_What to do_. Go to the line containing "как тревога и" and retype it and every later line exactly as written, up to the last line of the entries. Keep pictures out.

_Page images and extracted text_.
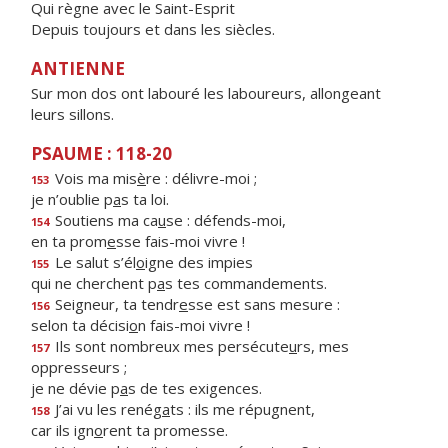
Qui règne avec le Saint-Esprit
Depuis toujours et dans les siècles.
ANTIENNE
Sur mon dos ont labouré les laboureurs, allongeant
leurs sillons.
PSAUME : 118-20
Vois ma mis
è
re : délivre-moi ;
153
je n’oublie p
a
s ta loi.
Soutiens ma ca
u
se : défends-moi,
154
en ta prom
e
sse fais-moi vivre !
Le salut s’él
o
igne des impies
155
qui ne cherchent p
a
s tes commandements.
Seigneur, ta tendr
e
sse est sans mesure :
156
selon ta décisi
o
n fais-moi vivre !
Ils sont nombreux mes persécute
u
rs, mes
157
oppresseurs ;
je ne dévie p
a
s de tes exigences.
J’ai vu les renég
a
ts : ils me répugnent,
158
car ils ign
o
rent ta promesse.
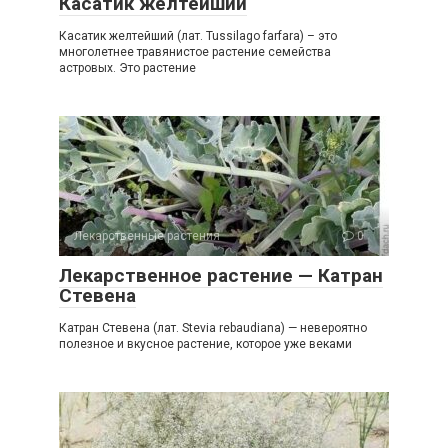
Касатик желтейший
Касатик желтейший (лат. Tussilago farfara) – это
многолетнее травянистое растение семейства
астровых. Это растение
Лекарственные растения
0
Лекарственное растение — Катран
Стевена
Катран Стевена (лат. Stevia rebaudiana) — невероятно
полезное и вкусное растение, которое уже веками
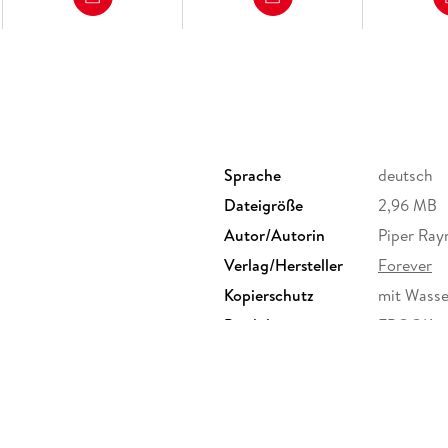
Sprache
deutsch
Dateigröße
2,96 MB
Autor/Autorin
Piper Ray
Verlag/Hersteller
Forever
Kopierschutz
mit Wasse
Produktart
EBOOK
ISBN
97839581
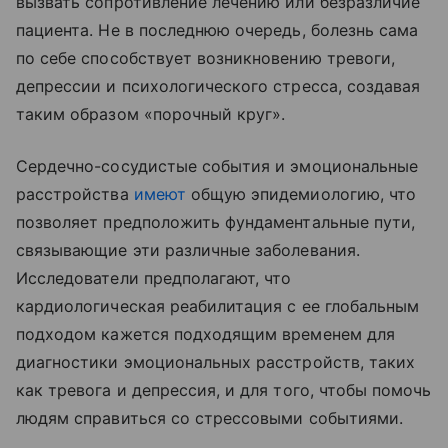
вызвать сопротивление лечению или безразличие
пациента. Не в последнюю очередь, болезнь сама
по себе способствует возникновению тревоги,
депрессии и психологического стресса, создавая
таким образом «порочный круг».
Сердечно-сосудистые события и эмоциональные
расстройства
имеют
общую эпидемиологию, что
позволяет предположить фундаментальные пути,
связывающие эти различные заболевания.
Исследователи предполагают, что
кардиологическая реабилитация с ее глобальным
подходом кажется подходящим временем для
диагностики эмоциональных расстройств, таких
как тревога и депрессия, и для того, чтобы помочь
людям справиться со стрессовыми событиями.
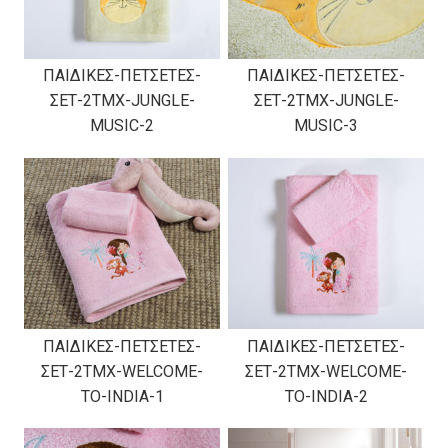
ΠΑΙΔΙΚΕΣ-ΠΕΤΣΕΤΕΣ-
ΠΑΙΔΙΚΕΣ-ΠΕΤΣΕΤΕΣ-
ΣΕΤ-2TMX-JUNGLE-
ΣΕΤ-2TMX-JUNGLE-
MUSIC-2
MUSIC-3
ΠΑΙΔΙΚΕΣ-ΠΕΤΣΕΤΕΣ-
ΠΑΙΔΙΚΕΣ-ΠΕΤΣΕΤΕΣ-
ΣΕΤ-2TMX-WELCOME-
ΣΕΤ-2TMX-WELCOME-
TO-INDIA-1
TO-INDIA-2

_Response area_.
как тревога и депрессия, и для того, чтобы помочь
людям справиться со стрессовыми событиями.
ΠΑΙΔΙΚΕΣ-ΠΕΤΣΕΤΕΣ-
ΠΑΙΔΙΚΕΣ-ΠΕΤΣΕΤΕΣ-
ΣΕΤ-2TMX-JUNGLE-
ΣΕΤ-2TMX-JUNGLE-
MUSIC-2
MUSIC-3
ΠΑΙΔΙΚΕΣ-ΠΕΤΣΕΤΕΣ-
ΠΑΙΔΙΚΕΣ-ΠΕΤΣΕΤΕΣ-
ΣΕΤ-2TMX-WELCOME-
ΣΕΤ-2TMX-WELCOME-
TO-INDIA-1
TO-INDIA-2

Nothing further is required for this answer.